Stippling of the Gingiva

• Stippling refers to the textured surface of the gingiva that resembles the skin of an orange. This characteristic is best observed when the gingiva is dried.

• Characteristics:

  • Location:
    • The attached gingiva is typically stippled, while the marginal gingiva is not.
    • The central portion of the interdental gingiva may exhibit stippling, but its marginal borders are usually smooth.
  • Surface Variation:
    • Stippling is generally less prominent on the lingual surfaces compared to the facial surfaces and may be absent in some individuals.
  • Age-Related Changes:
    • Stippling is absent in infancy, begins to appear around 5 years of age, increases until adulthood, and may start to disappear in old age.

Attached Gingiva

• Definition: The attached gingiva is the portion of the gingiva that is firmly bound to the underlying alveolar bone and extends from the free gingival groove to the mucogingival junction, where it meets the alveolar mucosa.

• Characteristics:

  • Structure:
    • The attached gingiva is classified as a mucoperiosteum, tightly bound to the underlying alveolar bone.
  • Width:
    • The width of the attached gingiva is greatest in the incisor region, measuring approximately:
      • 3.5 – 4.5 mm in the maxilla
      • 3.3 – 3.9 mm in the mandible
    • It is narrower in the posterior segments, measuring about:
      • 1.9 mm in the maxillary first premolars
      • 1.8 mm in the mandibular first premolars.
  • Histological Features:
    • The attached gingiva is thick and keratinized (or parakeratinized) and is classified as masticatory mucosa.
    • Masticatory mucosa is characterized by a keratinized epithelium and a thick lamina propria, providing resistance to mechanical forces.

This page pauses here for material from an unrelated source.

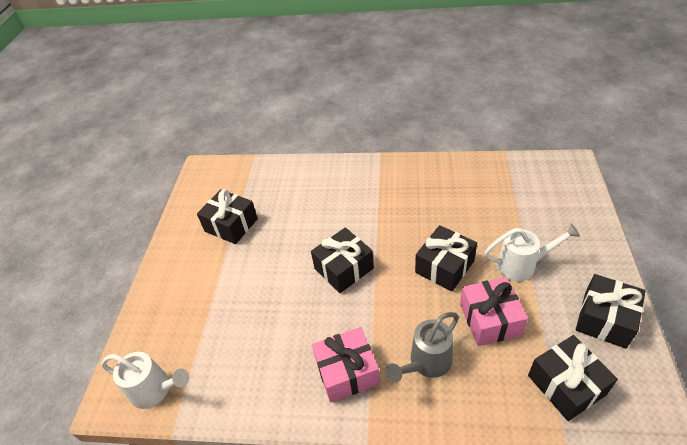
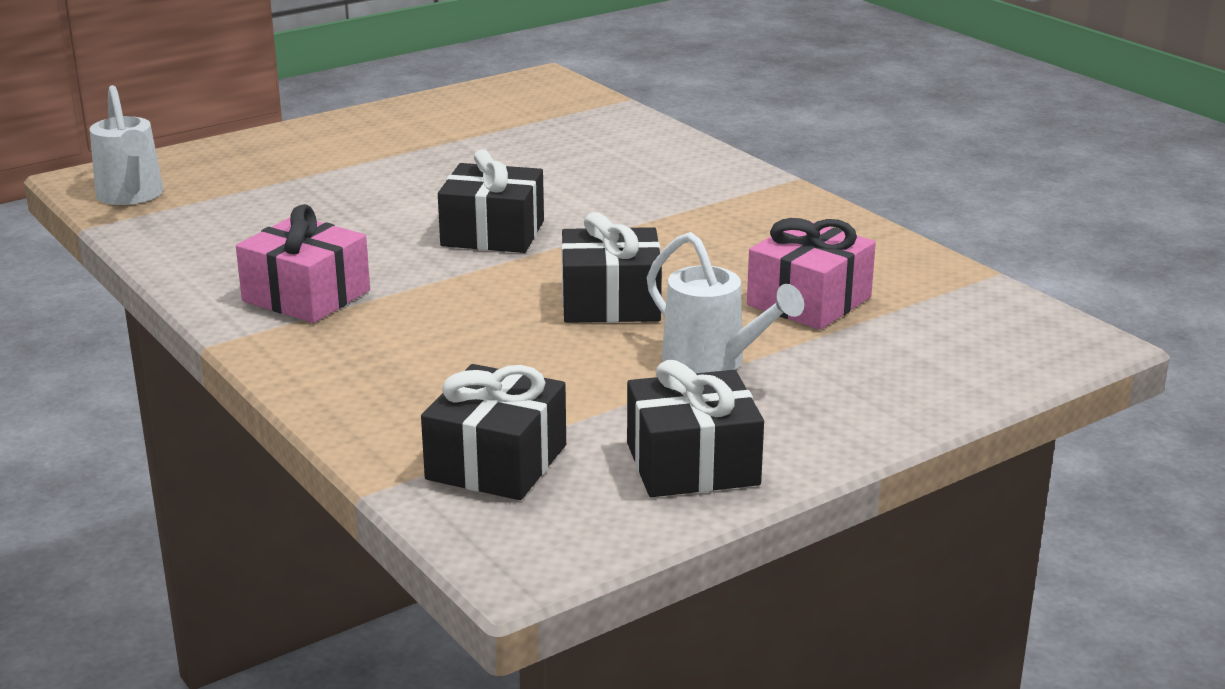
camera: 45 degrees right, 20 degrees down
black gift [197,189,258,244] -> none
grey watering can [386,312,459,383] -> none
pink gift [460,277,528,346] -> pink gift moved to [747,218,876,330]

Masticatory vs. Lining Mucosa

• Masticatory Mucosa:

  • Found in areas subject to high compression and friction, such as the gingiva and hard palate.
  • Characterized by keratinized epithelium and a thick lamina propria, making it resistant to masticatory forces.

• Lining Mucosa:

  • Mobile, distensible, and non-keratinized.
  • Found in areas such as the lips, cheeks, alveolus, floor of the mouth, ventral surface of the tongue, and soft palate.

• Specialized Mucosa:

  • Found on the dorsum of the tongue, adapted for specific functions such as taste.

Bone grafting is a critical procedure in periodontal and dental surgery, aimed at restoring lost bone and supporting the regeneration of periodontal tissues. Various materials can be used for bone grafting, each with unique properties and applications.

A. Osseous Coagulum

• Composition: Osseous coagulum is a mixture of bone dust and blood. It is created using small particles ground from cortical bone.
• Sources: Bone dust can be obtained from various anatomical sites, including:
  • Lingual ridge of the mandible
  • Exostoses
  • Edentulous ridges
  • Bone distal to terminal teeth
• Application: This material is used in periodontal surgery to promote healing and regeneration of bone in areas affected by periodontal disease.

B. Bioactive Glass

• Composition: Bioactive glass consists of sodium and calcium salts, phosphates, and silicon dioxide.
• Function: It promotes bone regeneration by forming a bond with surrounding bone and stimulating cellular activity.

C. HTR Polymer

• Composition: HTR Polymer is a non-resorbable, microporous, biocompatible composite made from polymethyl methacrylate (PMMA) and polyhydroxymethacrylate.
• Application: This material is used in various dental and periodontal applications due to its biocompatibility and structural properties.

D. Other Bone Graft Materials

• Sclera: Used as a graft material due to its collagen content and biocompatibility.
• Cartilage: Can be used in certain grafting procedures, particularly in reconstructive surgery.
• Plaster of Paris: Occasionally used in bone grafting, though less common due to its non-biological nature.
• Calcium Phosphate Biomaterials: These materials are osteoconductive and promote bone healing.
• Coral-Derived Materials: Natural coral can be processed to create a scaffold for bone regeneration.